Thematically organized, the book covers Jefferson’s longtime interest in surveying and land claims, including his involvement in the U.S. coast survey, the planning of the District of Columbia and the Virginia State Capitol and Monticello and U.Va.

“Jefferson was a surveyor. An educated man of the time on a plantation needed to know surveying. Jefferson was not as good as George Washington. Geography was considered the mother of all other sciences at the time. Jefferson’s library holdings on geography dwarf his collection on architecture—300 volumes in geography, including all the major atlases.

“He wanted the best practical information he could get. He understood maps were valuable for exploration and commerce.

“Jefferson was involved in every phase of the development of Washington, D.C. Pierre L’Enfant went first to Jefferson to see what to build. L’Enfant was hard to work with and Andrew Ellicott took over.”

Another chapter treats Virginia geography and Jefferson’s Notes on the State of Virginia.
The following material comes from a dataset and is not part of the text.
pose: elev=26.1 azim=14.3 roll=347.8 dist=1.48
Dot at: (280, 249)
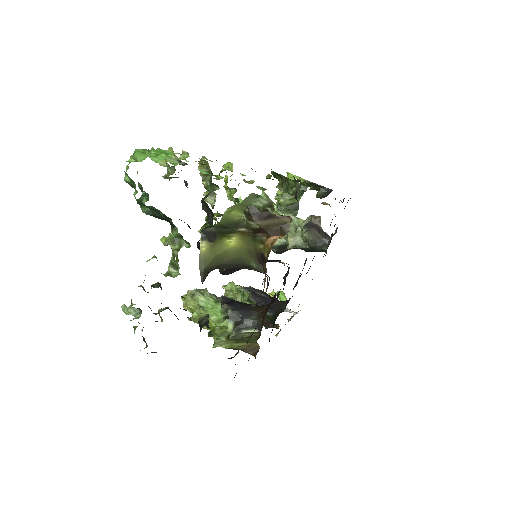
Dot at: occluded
“Jefferson’s only printed map was in Notes on the State of Virginia,” said Kovarsky. “It is composed of answers to a series of questions from a French ambassador. The vast majority of those had geographical components. It’s a geographical treatise.”

Another chapter deals with Jefferson as an expedition planner. “Jefferson was one of the great expedition planners of his time—with Joseph Banks [the British naturalist who sailed on an exploration with Capt. James Cook and headed the Royal Society for more than four decades.] He knew the principles of the rights of discovery. He who holds the mouth of a river holds the watershed. Jefferson wanted to control the mouth of the Columbia. Clark did not have to be trained, but Ellicott trained Lewis.

“As foundational elements, maps were scaffolding for the rest of Jefferson’s life,” Kovarsky said. “Nobody has pulled it together in this way. It’s not earthshaking in terms of understanding Jefferson. They were a necessary but not sufficient element. Combine it with his other interests and you’re getting into the design of the University of Virginia.”